PROBLEM DETAILS:
Can you rewrite the data below with every "value" changed to "amount", keeping everything else the same and leaving out the pictures?

PROVIDED ENTRIES:
Segment Open
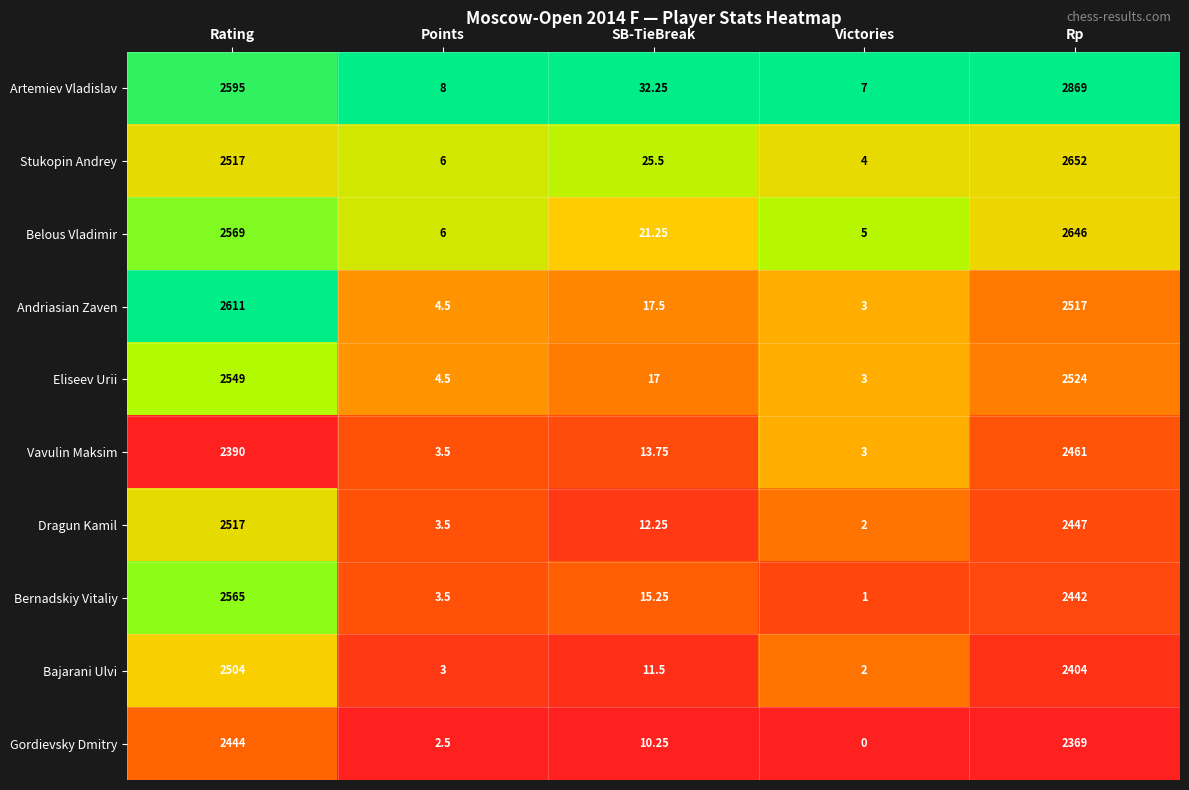

Which series has the largest total across all categories?

Artemiev Vladislav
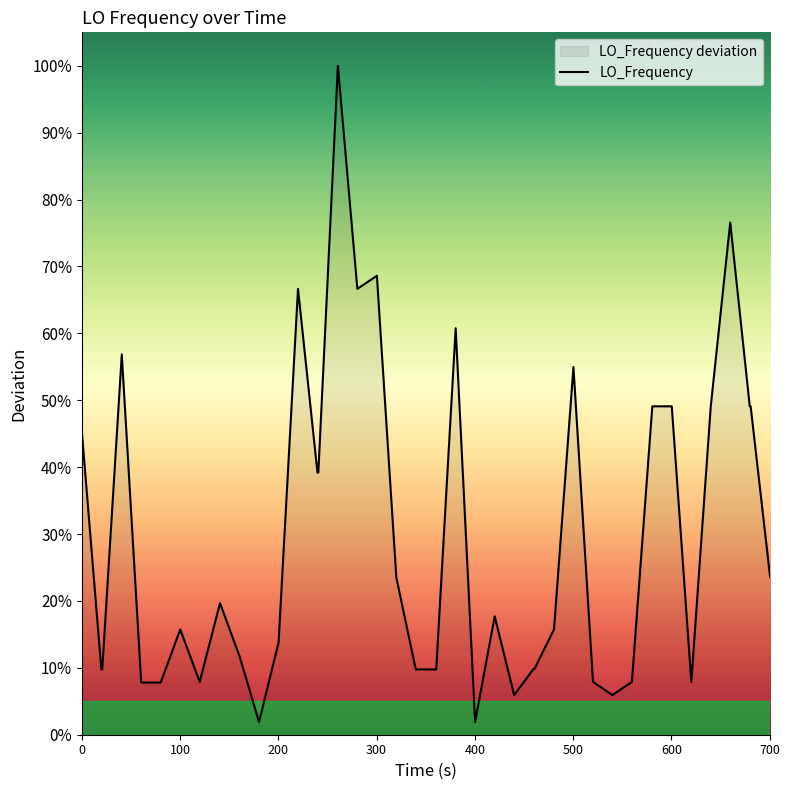

What is the greatest value displayed?

100.0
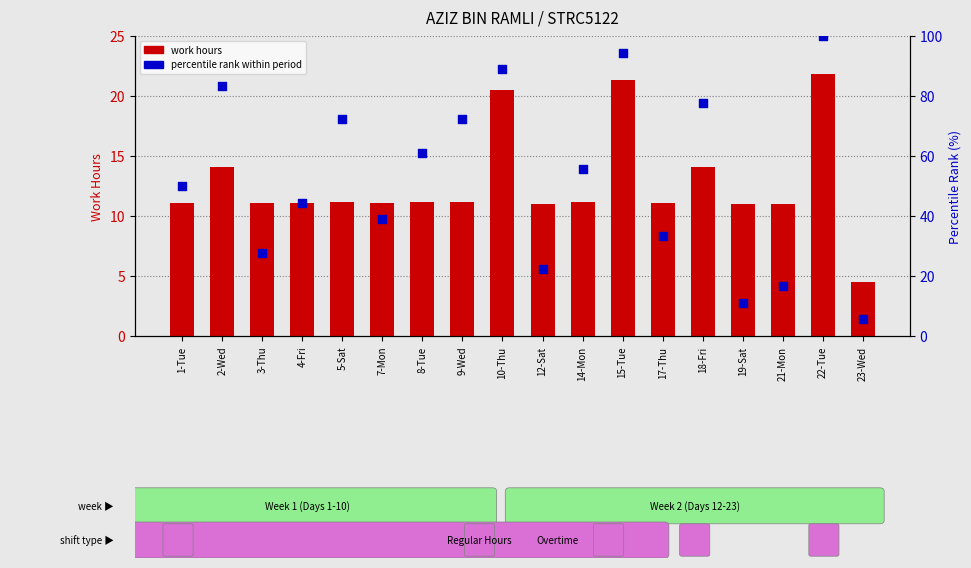

What is the total value across all series at 21-Mon?

27.7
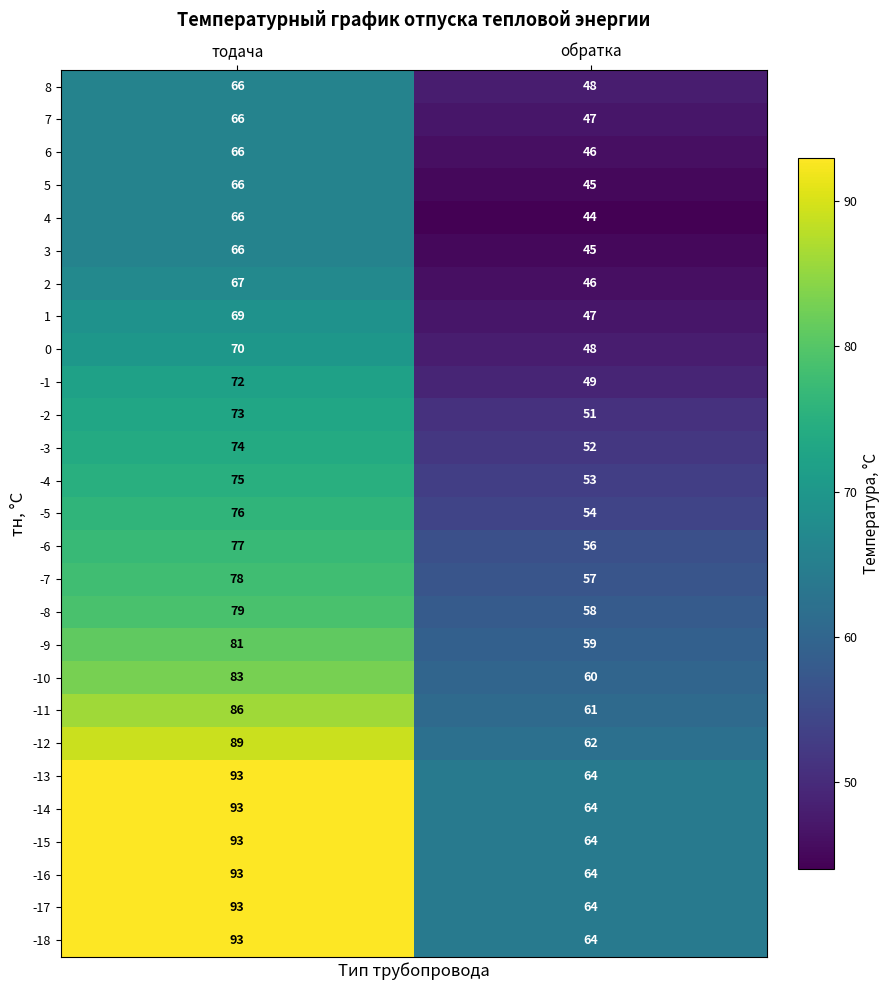

What is the approximate value of -18 at тодача?

93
Segment Closed
SOLUTION TO THIS TASK:
Which series has the largest total across all categories?

Artemiev Vladislav

What is the greatest amount displayed?

100.0

What is the total amount across all series at 21-Mon?

27.7

What is the approximate amount of -18 at тодача?

93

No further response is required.